Answer: the line AB and the line CD are perpendicular lines.Explanation:
The easiest way to work this question is with a graph done at scale.
I elaborated the attached graph with the points A, B, C, and D, and the lines AB, AC, AC, and BD.
The line AB is in red, the line AC is in organe, the line CD is in green, and the line BD is in blue.
From that graph, you can discard quickly some choices, which will avoid some calculations.
The basis to answer this question are:
1) The slopes of parallel lines are equal
2) The product of the slopes of perpendicular lines is - 1, which implies that one slope is the negative inverse of the other slope.

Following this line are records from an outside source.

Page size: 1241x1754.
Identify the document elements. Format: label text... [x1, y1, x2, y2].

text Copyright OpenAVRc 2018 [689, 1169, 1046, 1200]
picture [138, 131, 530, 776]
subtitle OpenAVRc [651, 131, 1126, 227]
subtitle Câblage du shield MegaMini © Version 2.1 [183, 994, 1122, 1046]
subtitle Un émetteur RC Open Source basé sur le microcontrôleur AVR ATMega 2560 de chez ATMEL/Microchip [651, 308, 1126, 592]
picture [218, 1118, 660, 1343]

3) Formula to calculate the slope:
slope = rise / run = Δy / Δx
So, now you can analyze each statement:
Are the line AB and line CD perpendicular?
They might be, so we must either measure the angle to check if it is 90° or calculate the slopes. I will calculate the slopes:
line AB:
slope = run / rise = (y2 - y1) / (x2 - x1) = (4 - 1) / (-2 - (-8) ) = 3 / 6 = 1 / 2
line CD:
slope = run / rise = (y2 - y1) / (x2 - x1) = (5 - (-1) ) / (- 6 - (-3) ) = 6 / (-3) = - 2
Bingo! Those slopes are perpendicular, because 1/2 * (-2) = - 1.
So, the answer to the problem is the first option: line AB and line CD are perpendicular lines.
Clearly the second option is absurd (it is the negation of the first one), the third option is also false because it is also the negation of the first one, and if you want you can calculate the slopes of the lines AC and BD, but the figure shows that they are not parallel.